======== Exercise data

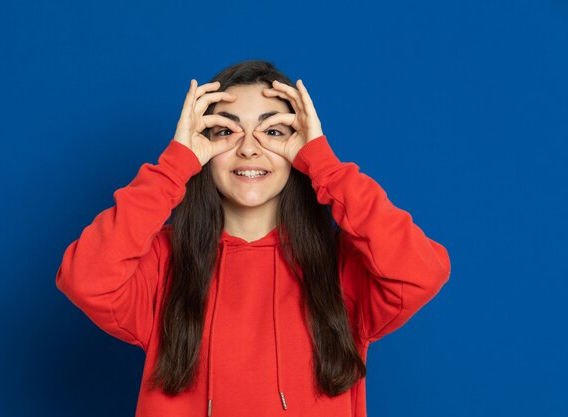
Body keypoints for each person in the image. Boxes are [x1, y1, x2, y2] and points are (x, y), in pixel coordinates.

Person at [55, 60, 451, 417]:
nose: (248, 148)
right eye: (224, 131)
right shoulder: (162, 263)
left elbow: (421, 271)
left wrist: (326, 168)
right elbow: (84, 279)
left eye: (273, 131)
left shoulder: (343, 268)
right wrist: (174, 165)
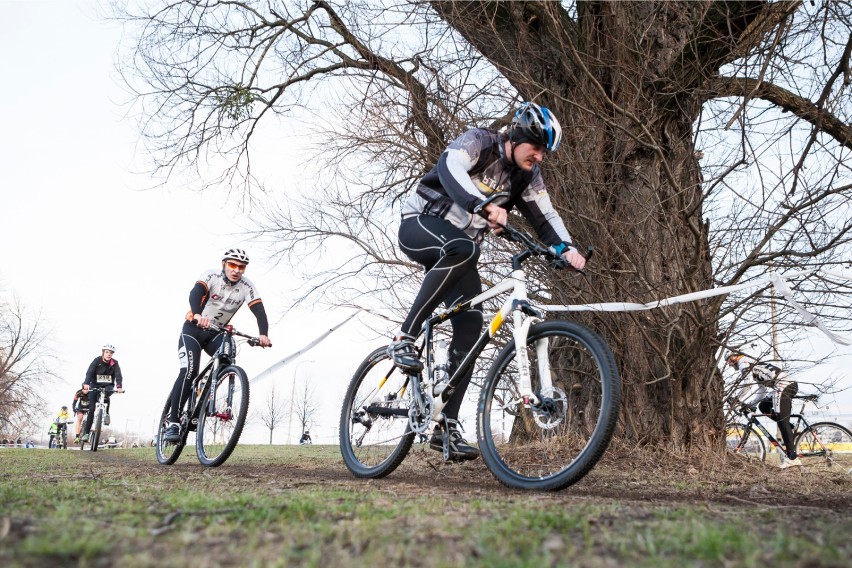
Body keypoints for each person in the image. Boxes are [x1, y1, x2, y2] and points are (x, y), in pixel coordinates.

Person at [389, 101, 586, 461]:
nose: (540, 156)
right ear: (520, 136)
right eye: (537, 147)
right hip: (420, 225)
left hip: (459, 252)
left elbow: (546, 216)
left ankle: (444, 427)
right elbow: (450, 168)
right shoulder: (480, 141)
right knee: (464, 247)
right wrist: (481, 205)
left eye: (545, 152)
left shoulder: (525, 176)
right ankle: (405, 336)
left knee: (472, 328)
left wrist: (567, 248)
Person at [162, 248, 272, 442]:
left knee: (228, 353)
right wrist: (197, 314)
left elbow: (259, 311)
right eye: (232, 265)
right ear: (224, 264)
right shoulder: (211, 275)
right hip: (194, 329)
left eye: (241, 267)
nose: (236, 270)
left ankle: (206, 388)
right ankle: (173, 421)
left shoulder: (247, 286)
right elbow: (195, 293)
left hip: (216, 333)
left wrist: (263, 334)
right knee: (189, 370)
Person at [726, 353, 802, 468]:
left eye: (728, 361)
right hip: (783, 385)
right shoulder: (753, 364)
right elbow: (761, 392)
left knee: (782, 420)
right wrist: (749, 404)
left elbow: (747, 384)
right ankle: (791, 428)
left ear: (734, 356)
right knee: (763, 406)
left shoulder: (743, 362)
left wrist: (736, 399)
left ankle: (792, 458)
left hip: (783, 385)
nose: (729, 364)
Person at [81, 344, 125, 442]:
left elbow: (118, 375)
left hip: (107, 385)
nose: (109, 354)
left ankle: (107, 413)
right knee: (91, 409)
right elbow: (89, 372)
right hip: (94, 385)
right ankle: (86, 433)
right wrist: (86, 384)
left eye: (111, 353)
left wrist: (119, 387)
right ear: (103, 353)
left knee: (107, 393)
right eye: (107, 352)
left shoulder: (115, 363)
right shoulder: (96, 360)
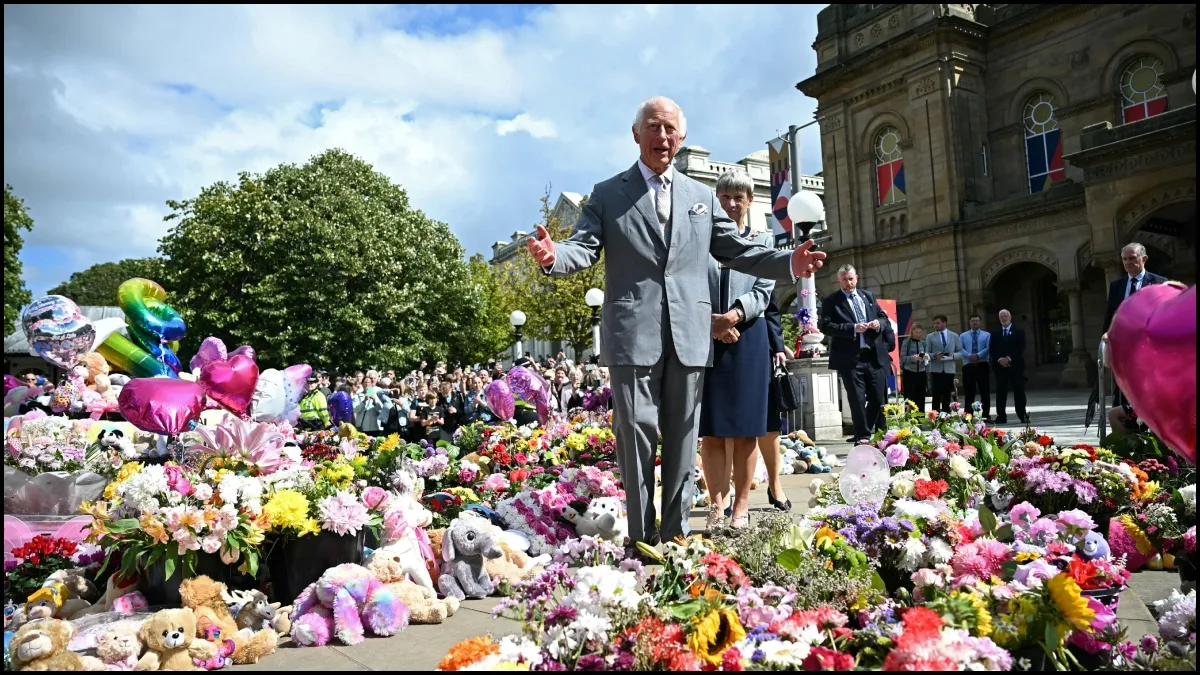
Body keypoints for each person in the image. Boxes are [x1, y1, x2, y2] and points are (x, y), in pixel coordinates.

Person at [526, 95, 825, 556]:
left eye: (670, 129)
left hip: (689, 333)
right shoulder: (608, 193)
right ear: (635, 134)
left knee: (686, 437)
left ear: (680, 138)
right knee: (636, 432)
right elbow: (581, 248)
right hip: (632, 333)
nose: (661, 136)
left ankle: (675, 534)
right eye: (653, 127)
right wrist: (553, 257)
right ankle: (641, 537)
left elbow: (739, 250)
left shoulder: (701, 197)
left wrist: (790, 261)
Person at [699, 169, 777, 531]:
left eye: (738, 197)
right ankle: (716, 504)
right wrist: (712, 322)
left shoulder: (763, 239)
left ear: (749, 201)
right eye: (725, 197)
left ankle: (741, 507)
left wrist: (733, 315)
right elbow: (687, 283)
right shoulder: (700, 241)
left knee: (746, 428)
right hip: (705, 336)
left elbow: (764, 289)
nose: (731, 203)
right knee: (712, 429)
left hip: (748, 338)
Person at [819, 264, 895, 444]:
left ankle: (864, 430)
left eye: (851, 279)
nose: (848, 283)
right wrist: (852, 328)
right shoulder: (831, 301)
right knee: (857, 400)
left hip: (873, 356)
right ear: (839, 280)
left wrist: (878, 323)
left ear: (857, 278)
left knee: (878, 398)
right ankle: (863, 437)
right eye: (844, 279)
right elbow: (826, 326)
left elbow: (884, 318)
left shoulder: (868, 296)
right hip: (850, 359)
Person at [1103, 242, 1165, 407]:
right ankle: (1123, 430)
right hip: (1123, 351)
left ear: (1144, 259)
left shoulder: (1159, 283)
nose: (1128, 262)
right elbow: (1110, 316)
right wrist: (1107, 336)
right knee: (1122, 394)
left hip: (1149, 350)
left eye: (1132, 258)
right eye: (1124, 259)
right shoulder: (1117, 286)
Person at [758, 295, 791, 513]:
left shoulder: (758, 266)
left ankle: (774, 483)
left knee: (770, 423)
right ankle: (723, 494)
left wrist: (778, 346)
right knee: (726, 430)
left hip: (760, 347)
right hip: (719, 345)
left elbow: (771, 310)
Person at [991, 309, 1028, 425]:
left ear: (1010, 317)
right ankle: (1001, 416)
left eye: (1005, 316)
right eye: (1001, 316)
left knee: (1019, 390)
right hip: (1000, 367)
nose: (1003, 318)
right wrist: (1000, 359)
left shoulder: (1019, 331)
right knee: (1001, 391)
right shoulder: (995, 333)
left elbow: (1020, 348)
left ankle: (1022, 415)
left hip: (1015, 366)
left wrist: (1008, 358)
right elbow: (992, 349)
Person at [958, 314, 991, 420]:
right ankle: (968, 415)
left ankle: (986, 415)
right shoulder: (963, 336)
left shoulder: (987, 335)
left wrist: (978, 355)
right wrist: (969, 355)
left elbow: (988, 348)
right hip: (968, 365)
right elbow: (960, 348)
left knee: (984, 391)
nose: (975, 322)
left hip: (982, 364)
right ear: (969, 322)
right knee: (969, 392)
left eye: (977, 320)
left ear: (980, 322)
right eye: (973, 321)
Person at [926, 315, 960, 414]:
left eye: (938, 323)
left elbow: (960, 352)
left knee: (947, 394)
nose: (935, 325)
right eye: (934, 323)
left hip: (949, 369)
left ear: (944, 323)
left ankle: (946, 416)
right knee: (936, 395)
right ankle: (935, 417)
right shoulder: (930, 336)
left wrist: (953, 356)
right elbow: (926, 352)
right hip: (936, 369)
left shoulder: (954, 336)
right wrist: (934, 356)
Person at [352, 370, 395, 437]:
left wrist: (374, 400)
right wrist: (364, 401)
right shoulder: (358, 393)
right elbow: (355, 410)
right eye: (365, 382)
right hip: (362, 426)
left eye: (369, 382)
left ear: (372, 384)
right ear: (362, 384)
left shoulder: (378, 391)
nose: (367, 384)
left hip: (375, 427)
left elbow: (382, 410)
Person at [899, 323, 929, 413]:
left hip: (921, 372)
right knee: (909, 398)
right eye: (916, 332)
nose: (918, 334)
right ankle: (908, 419)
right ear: (911, 332)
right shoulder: (906, 343)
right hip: (909, 373)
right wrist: (913, 358)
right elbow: (903, 358)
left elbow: (927, 356)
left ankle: (920, 419)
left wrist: (926, 357)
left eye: (920, 332)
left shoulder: (923, 343)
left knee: (921, 397)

================

__Exercise description__
Without the pictures, write out every line above exactly as it appears.

__Response area__
Body keypoints for each person in the image. Boxes are [x1, y1, x2, y2] and points are (x, y), in pixel coordinates.

Person at [55, 60, 451, 417]:
nose: (248, 148)
right eye: (224, 131)
right shoulder: (162, 263)
left elbow: (421, 271)
left wrist: (326, 168)
right elbow: (84, 279)
left eye: (273, 131)
left shoulder: (343, 268)
right wrist: (174, 165)
Body keypoints for each person in the image. Boxes are [x1, y1, x2, y2] and points are (x, y), in pixel coordinates.

Person at [389, 101, 586, 461]:
nose: (540, 156)
right ear: (520, 136)
right eye: (537, 147)
right hip: (420, 225)
left hip: (459, 252)
left elbow: (546, 216)
left ankle: (444, 427)
right elbow: (450, 168)
right shoulder: (480, 141)
right knee: (464, 247)
right wrist: (481, 205)
left eye: (545, 152)
left shoulder: (525, 176)
right ankle: (405, 336)
left knee: (472, 328)
left wrist: (567, 248)
Person at [162, 248, 272, 442]:
left knee: (228, 353)
right wrist: (197, 314)
left elbow: (259, 311)
right eye: (232, 265)
right ear: (224, 264)
right shoulder: (211, 275)
right hip: (194, 329)
left eye: (241, 267)
nose: (236, 270)
left ankle: (206, 388)
right ankle: (173, 421)
left shoulder: (247, 286)
right elbow: (195, 293)
left hip: (216, 333)
left wrist: (263, 334)
right knee: (189, 370)
Person at [726, 353, 802, 468]:
left eye: (728, 361)
right hip: (783, 385)
right shoulder: (753, 364)
right elbow: (761, 392)
left knee: (782, 420)
right wrist: (749, 404)
left elbow: (747, 384)
right ankle: (791, 428)
left ear: (734, 356)
right knee: (763, 406)
left shoulder: (743, 362)
left wrist: (736, 399)
left ankle: (792, 458)
left hip: (783, 385)
nose: (729, 364)
Person at [81, 344, 125, 442]:
left elbow: (118, 375)
left hip: (107, 385)
nose: (109, 354)
left ankle: (107, 413)
right knee: (91, 409)
right elbow: (89, 372)
right hip: (94, 385)
right ankle: (86, 433)
right wrist: (86, 384)
left eye: (111, 353)
left wrist: (119, 387)
right ear: (103, 353)
left knee: (107, 393)
right eye: (107, 352)
left shoulder: (115, 363)
right shoulder: (96, 360)
Body keypoints for each person in the image. Boxes are [x1, y1, x2, y2] and points are (x, y), in pixel coordinates.

Person at [526, 95, 825, 556]:
left eye: (670, 129)
left hip: (689, 333)
right shoulder: (608, 193)
right ear: (635, 134)
left knee: (686, 437)
left ear: (680, 138)
right knee: (636, 432)
right elbow: (581, 248)
right hip: (632, 333)
nose: (661, 136)
left ankle: (675, 534)
right eye: (653, 127)
right wrist: (553, 257)
right ankle: (641, 537)
left elbow: (739, 250)
left shoulder: (701, 197)
left wrist: (790, 261)
Person at [699, 169, 777, 531]:
left eye: (738, 197)
right ankle: (716, 504)
right wrist: (712, 322)
left shoulder: (763, 239)
left ear: (749, 201)
right eye: (725, 197)
left ankle: (741, 507)
left wrist: (733, 315)
right elbow: (687, 283)
right shoulder: (700, 241)
left knee: (746, 428)
right hip: (705, 336)
left elbow: (764, 289)
nose: (731, 203)
right knee: (712, 429)
left hip: (748, 338)
Person at [819, 264, 895, 444]:
left ankle: (864, 430)
left eye: (851, 279)
nose: (848, 283)
right wrist: (852, 328)
right shoulder: (831, 301)
right knee: (857, 400)
left hip: (873, 356)
right ear: (839, 280)
left wrist: (878, 323)
left ear: (857, 278)
left knee: (878, 398)
right ankle: (863, 437)
right eye: (844, 279)
right elbow: (826, 326)
left elbow: (884, 318)
left shoulder: (868, 296)
right hip: (850, 359)
Person at [1103, 242, 1165, 407]:
right ankle: (1123, 430)
right hip: (1123, 351)
left ear: (1144, 259)
left shoulder: (1159, 283)
nose: (1128, 262)
right elbow: (1110, 316)
right wrist: (1107, 336)
right knee: (1122, 394)
left hip: (1149, 350)
left eye: (1132, 258)
right eye: (1124, 259)
right shoulder: (1117, 286)
Person at [758, 295, 791, 513]:
left shoulder: (758, 266)
left ankle: (774, 483)
left knee: (770, 423)
right ankle: (723, 494)
left wrist: (778, 346)
right knee: (726, 430)
left hip: (760, 347)
right hip: (719, 345)
left elbow: (771, 310)
Person at [991, 309, 1028, 425]:
left ear: (1010, 317)
right ankle: (1001, 416)
left eye: (1005, 316)
right eye: (1001, 316)
left knee: (1019, 390)
right hip: (1000, 367)
nose: (1003, 318)
right wrist: (1000, 359)
left shoulder: (1019, 331)
right knee: (1001, 391)
right shoulder: (995, 333)
left elbow: (1020, 348)
left ankle: (1022, 415)
left hip: (1015, 366)
left wrist: (1008, 358)
right elbow: (992, 349)
Person at [958, 314, 991, 420]:
right ankle: (968, 415)
left ankle: (986, 415)
right shoulder: (963, 336)
left shoulder: (987, 335)
left wrist: (978, 355)
right wrist: (969, 355)
left elbow: (988, 348)
right hip: (968, 365)
right elbow: (960, 348)
left knee: (984, 391)
nose: (975, 322)
left hip: (982, 364)
right ear: (969, 322)
right knee: (969, 392)
left eye: (977, 320)
left ear: (980, 322)
right eye: (973, 321)
Person at [926, 315, 960, 414]:
left eye: (938, 323)
left elbow: (960, 352)
left knee: (947, 394)
nose: (935, 325)
right eye: (934, 323)
left hip: (949, 369)
left ear: (944, 323)
left ankle: (946, 416)
right knee: (936, 395)
right ankle: (935, 417)
right shoulder: (930, 336)
left wrist: (953, 356)
right elbow: (926, 352)
right hip: (936, 369)
left shoulder: (954, 336)
right wrist: (934, 356)
Person at [352, 370, 395, 437]:
left wrist: (374, 400)
right wrist: (364, 401)
right shoulder: (358, 393)
right elbow: (355, 410)
right eye: (365, 382)
right hip: (362, 426)
left eye: (369, 382)
left ear: (372, 384)
right ear: (362, 384)
left shoulder: (378, 391)
nose: (367, 384)
left hip: (375, 427)
left elbow: (382, 410)
Person at [899, 323, 929, 413]:
left hip: (921, 372)
right knee: (909, 398)
right eye: (916, 332)
nose: (918, 334)
right ankle: (908, 419)
right ear: (911, 332)
right shoulder: (906, 343)
right hip: (909, 373)
right wrist: (913, 358)
right elbow: (903, 358)
left elbow: (927, 356)
left ankle: (920, 419)
left wrist: (926, 357)
left eye: (920, 332)
left shoulder: (923, 343)
left knee: (921, 397)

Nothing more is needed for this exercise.